ABOUT THIS EXERCISE:
Would you output the listing exactly, with every image omitted?

DATA EXCERPT:
Segment Open

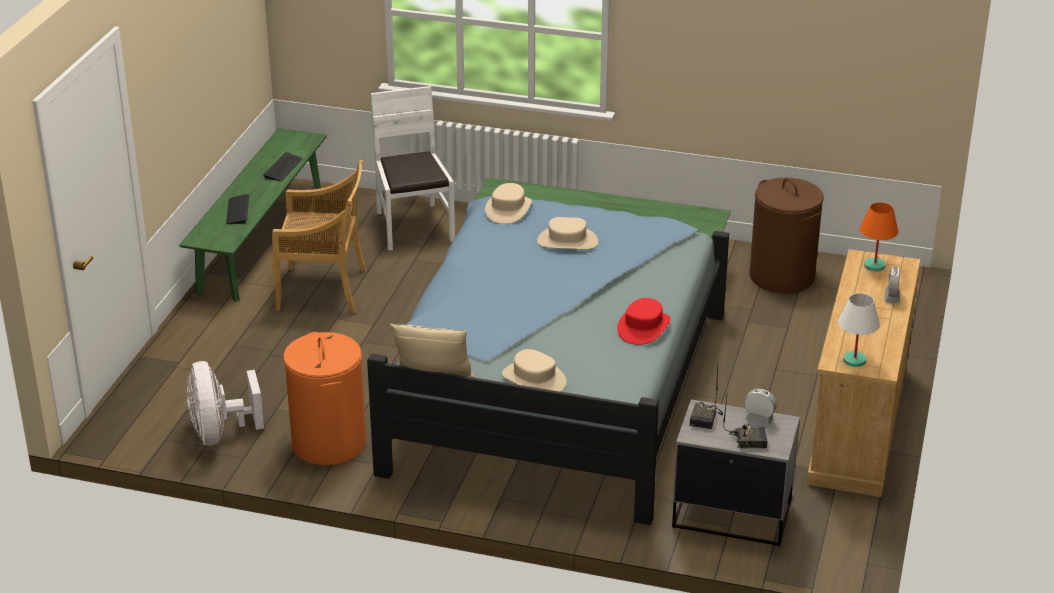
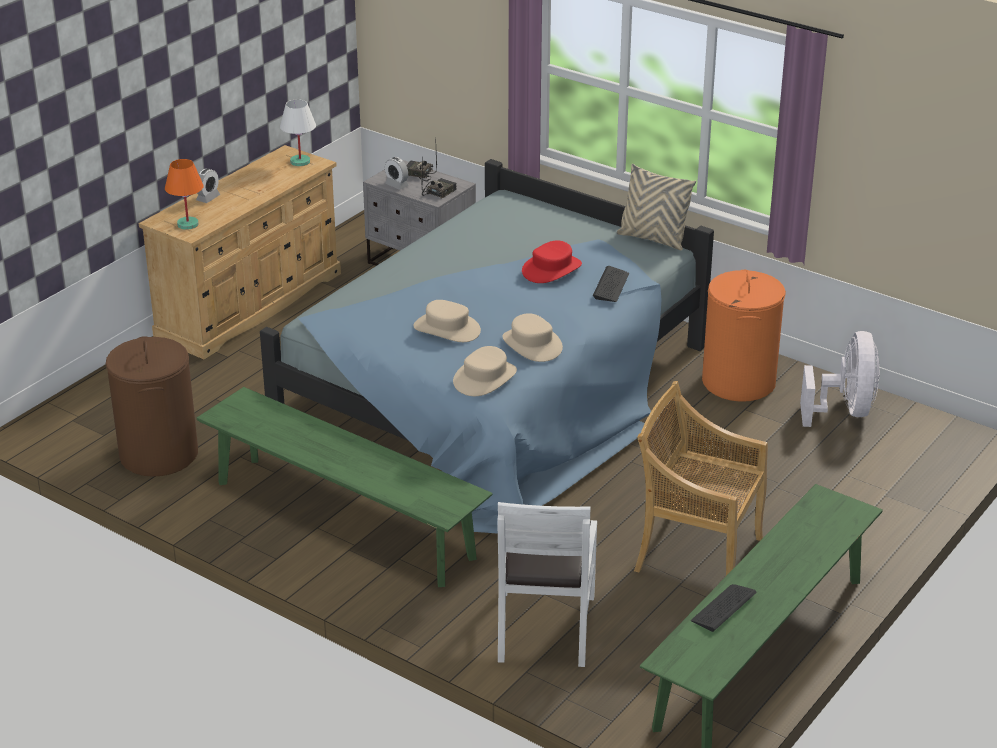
camera: 160 degrees left, 0 degrees up
keyboard [226,194,249,224] -> keyboard moved to [593,266,629,302]
beige hat [502,349,566,392] -> beige hat moved to [502,313,563,362]
red hat [617,298,670,345] -> red hat moved to [522,240,582,283]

Segment Closed

RESULT:
camera: 160 degrees left, 0 degrees up
keyboard [226,194,249,224] -> keyboard moved to [593,266,629,302]
beige hat [502,349,566,392] -> beige hat moved to [502,313,563,362]
red hat [617,298,670,345] -> red hat moved to [522,240,582,283]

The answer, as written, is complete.